Now I have this new dimension in my life, which is a larger group of women. Some of them I’m super close to, some of them I’m getting to know better all the time. And it’s so much easier for me than it ever was before. At first I chalked this all up to my theory that I started this post with. I was calling it Mommy Cred, in that I figured having a baby gave me this amazing experience in common with other women. And I’m sure there’s something to that. But I’m re-evaluating that, because I don’t think that’s really it. My first clue was that some of these women I’ve drawn closer to over the past year don’t have kids. So… that’s really the only clue I need to blow the mommy theory.

Here’s what it is: I think people who’ve known me for a while would agree that “guarded” is not a bad way to describe me (if you’re feeling kind). But for me it was getting pregnant, or maybe more accurately my decision to try to become a mom, that forced me to drop a lot of habitual defenses. I can’t be honest and still maintain that I believe I have any control over what’s about to happen to me. I think maybe that made me more accessible. I hope it didn’t make me more likeable, since it wasn’t my impression that people didn’t like me. Just that people didn’t necessarily feel immediately comfortable around me. And now they seem to be more so.

Backing up this theory is that I know both men and women who have always had the gift of being very emotionally present (to speak momentarily in a way that annoys me) and they’ve always had what I feel like I’m building now. It just happens that impending motherhood — or the desire for motherhood — has helped develop that in me.

It wasn’t something I anticipated, but I’m so pleased. Some days I want to yell, “Who wants kisses and presents?”

What kicked off this meditation is my coming home today to a package from . In it were four beautiful hand-made swaddling blankets, including one that has moved through several families already. I absolutely love them, and am so pleased by the idea that they have comforted other babies before they will comfort mine. A proper thank you note will, of course, be issued. But such a lovely thought deserves a public acknowledgment.

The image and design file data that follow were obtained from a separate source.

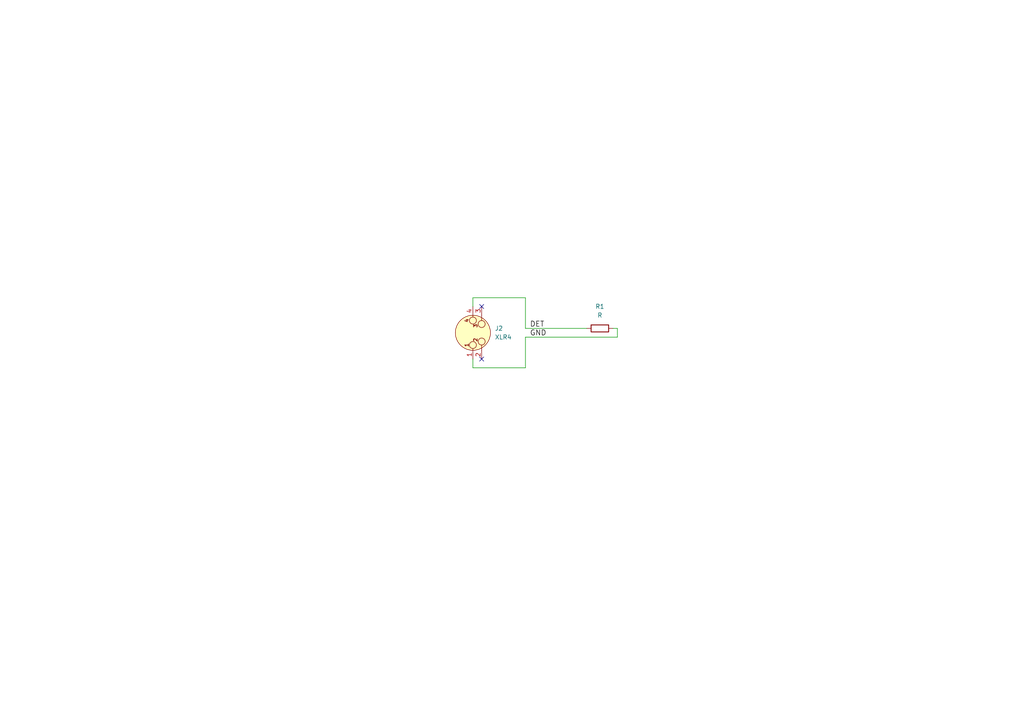
<source format=kicad_sch>
(kicad_sch
	(version 20250114)
	(generator "eeschema")
	(generator_version "9.0")
	(uuid "95e8c498-3a26-4530-acb0-521a20a9800f")
	(paper "A4")
	(title_block
		(title "MiniXLR adapter")
		(date "2025-08-18")
		(rev "6c")
		(company "elagil")
	)
	
	(no_connect
		(at 139.7 88.9)
		(uuid "12c493c6-73d7-4910-91f5-251385be13c2")
	)
	(no_connect
		(at 139.7 104.14)
		(uuid "ef193a62-e1a0-4dda-b2f7-1e3c5e7f1668")
	)
	(wire
		(pts
			(xy 152.4 97.79) (xy 179.07 97.79)
		)
		(stroke
			(width 0)
			(type default)
		)
		(uuid "10173c0c-8065-437b-a588-e08e87d574a7")
	)
	(wire
		(pts
			(xy 179.07 95.25) (xy 179.07 97.79)
		)
		(stroke
			(width 0)
			(type default)
		)
		(uuid "404c1361-b80e-4053-aa13-bccffcef731e")
	)
	(wire
		(pts
			(xy 152.4 86.36) (xy 152.4 95.25)
		)
		(stroke
			(width 0)
			(type default)
		)
		(uuid "4cdfcc52-f2f1-4078-b52d-cb88a918761b")
	)
	(wire
		(pts
			(xy 177.8 95.25) (xy 179.07 95.25)
		)
		(stroke
			(width 0)
			(type default)
		)
		(uuid "4e945e65-f647-49ce-8448-3afe3d579c17")
	)
	(wire
		(pts
			(xy 137.16 104.14) (xy 137.16 106.68)
		)
		(stroke
			(width 0)
			(type default)
		)
		(uuid "4eb8bf29-42f2-42d9-ab94-8fefc1a032d6")
	)
	(wire
		(pts
			(xy 152.4 106.68) (xy 152.4 97.79)
		)
		(stroke
			(width 0)
			(type default)
		)
		(uuid "682a0c39-d29b-4222-b461-dee1cdfdf8b7")
	)
	(wire
		(pts
			(xy 137.16 88.9) (xy 137.16 86.36)
		)
		(stroke
			(width 0)
			(type default)
		)
		(uuid "848f3aca-66e5-4bf8-8fcb-0c0fd265b6e5")
	)
	(wire
		(pts
			(xy 152.4 95.25) (xy 170.18 95.25)
		)
		(stroke
			(width 0)
			(type default)
		)
		(uuid "902c9c2e-f087-4052-bc6c-c603e79f17fd")
	)
	(wire
		(pts
			(xy 137.16 106.68) (xy 152.4 106.68)
		)
		(stroke
			(width 0)
			(type default)
		)
		(uuid "b2778feb-0fd7-4f84-b10c-480d14fbf204")
	)
	(wire
		(pts
			(xy 137.16 86.36) (xy 152.4 86.36)
		)
		(stroke
			(width 0)
			(type default)
		)
		(uuid "cf8ad6a1-aae7-4387-bca9-6ee539aa8ecb")
	)
	(label "GND"
		(at 153.67 97.79 0)
		(effects
			(font
				(size 1.524 1.524)
			)
			(justify left bottom)
		)
		(uuid "175c2fde-ed1b-4cda-b082-9ad32405ae1d")
	)
	(label "DET"
		(at 153.67 95.25 0)
		(effects
			(font
				(size 1.524 1.524)
			)
			(justify left bottom)
		)
		(uuid "5f264aae-d5da-4c37-87c5-313f46353ae4")
	)
	(symbol
		(lib_id "Device:R")
		(at 173.99 95.25 90)
		(unit 1)
		(exclude_from_sim no)
		(in_bom yes)
		(on_board yes)
		(dnp no)
		(fields_autoplaced yes)
		(uuid "5137a84e-3925-48b4-abe5-b6b8103a1eb2")
		(property "Reference" "R1"
			(at 173.99 88.9 90)
			(effects
				(font
					(size 1.27 1.27)
				)
			)
		)
		(property "Value" "R"
			(at 173.99 91.44 90)
			(effects
				(font
					(size 1.27 1.27)
				)
			)
		)
		(property "Footprint" "Resistor_SMD:R_0603_1608Metric"
			(at 173.99 97.028 90)
			(effects
				(font
					(size 1.27 1.27)
				)
				(hide yes)
			)
		)
		(property "Datasheet" "~"
			(at 173.99 95.25 0)
			(effects
				(font
					(size 1.27 1.27)
				)
				(hide yes)
			)
		)
		(property "Description" "Resistor"
			(at 173.99 95.25 0)
			(effects
				(font
					(size 1.27 1.27)
				)
				(hide yes)
			)
		)
		(pin "1"
			(uuid "aba65130-fe4f-4cba-843b-458230275ebe")
		)
		(pin "2"
			(uuid "648330ee-f4c4-498b-b780-afcb38de1830")
		)
		(instances
			(project ""
				(path "/95e8c498-3a26-4530-acb0-521a20a9800f"
					(reference "R1")
					(unit 1)
				)
			)
		)
	)
	(symbol
		(lib_id "Connector_Audio:XLR4")
		(at 137.16 96.52 90)
		(unit 1)
		(exclude_from_sim no)
		(in_bom yes)
		(on_board yes)
		(dnp no)
		(fields_autoplaced yes)
		(uuid "faee63f9-9675-4edc-a530-259af85852f6")
		(property "Reference" "J2"
			(at 143.51 95.2499 90)
			(effects
				(font
					(size 1.27 1.27)
				)
				(justify right)
			)
		)
		(property "Value" "XLR4"
			(at 143.51 97.7899 90)
			(effects
				(font
					(size 1.27 1.27)
				)
				(justify right)
			)
		)
		(property "Footprint" "connector_audio:MiniXLR-4_Rean_RT4MPR"
			(at 137.16 96.52 0)
			(effects
				(font
					(size 1.27 1.27)
				)
				(hide yes)
			)
		)
		(property "Datasheet" "~"
			(at 137.16 96.52 0)
			(effects
				(font
					(size 1.27 1.27)
				)
				(hide yes)
			)
		)
		(property "Description" "XLR Connector, Male or Female, 4 Pins"
			(at 137.16 96.52 0)
			(effects
				(font
					(size 1.27 1.27)
				)
				(hide yes)
			)
		)
		(pin "3"
			(uuid "6c160a04-e895-43cd-a622-ddbc9ec4436a")
		)
		(pin "4"
			(uuid "b24cc2f5-8779-4b6a-b00d-499e369170bf")
		)
		(pin "2"
			(uuid "2ed611b9-e352-4e61-97df-b948560e0b54")
		)
		(pin "1"
			(uuid "1a5d9c63-a6ce-4c54-9967-1e4c871d5a23")
		)
		(instances
			(project "adapter"
				(path "/95e8c498-3a26-4530-acb0-521a20a9800f"
					(reference "J2")
					(unit 1)
				)
			)
		)
	)
	(sheet_instances
		(path "/"
			(page "1")
		)
	)
	(embedded_fonts no)
)

</source>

You would think that the fact that I haven’t left the apartment since work on Friday would mean that I’ve gotten some stuff done around here. Not true. I’ve been just sick enough to be content laying on the couch, staring at the ceiling fan. Maybe I should add autism to my list of symptoms. Yesterday I was able to add not-dangerous-but-still-unsettling Braxton Hicks contractions and an un-stanchable nosebleed. At midnight last night I was leaning far forward with an ice pack on the bridge of my nose when I coughed a bit and got blood all over the front of my shirt. (Sorry, gross). Then I shrieked, “I can’t win! I just can’t win!” and then had a huge coughing fit. That really made Damon laugh, which made me feel a little bit better.

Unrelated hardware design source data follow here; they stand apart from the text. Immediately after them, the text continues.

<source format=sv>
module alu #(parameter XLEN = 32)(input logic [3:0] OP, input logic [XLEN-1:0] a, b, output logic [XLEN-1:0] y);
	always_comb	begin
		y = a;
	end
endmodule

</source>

Bush just commuted Scooter’s prison term. I can’t justify my shock.

Since I spent the entirety of my last post complaining, I won’t do the same this time. But I do have to point out that I have a nasty virus and have been laid up for three days now. Miserable.

The good news is that it struck Friday, rather than Thursday, which is the day we went to the Harry Potter sneak peek at Warner Bros. Getting into a screening is the best way to see a movie because you get the group viewing experience, but there are no teenagers invited. It’s a gang of interested, movie-fan adults. I won’t say much about the movie since I doubt folks who read this have had a chance to see it, other than to say I love Emma Thompson even when she gets only about three minutes of screen time.

Seeing the film has made me wonder if I can re-read the first six books before the seventh comes in the mail in a few weeks. It seems unlikely, but I am a super-fast reader. Right now I have that sick head thing where I don’t much enjoy reading, so maybe it will depend on how quickly I snap back.

Speaking of snapping back, I think I’ll go lie back down in an effort to speed that along.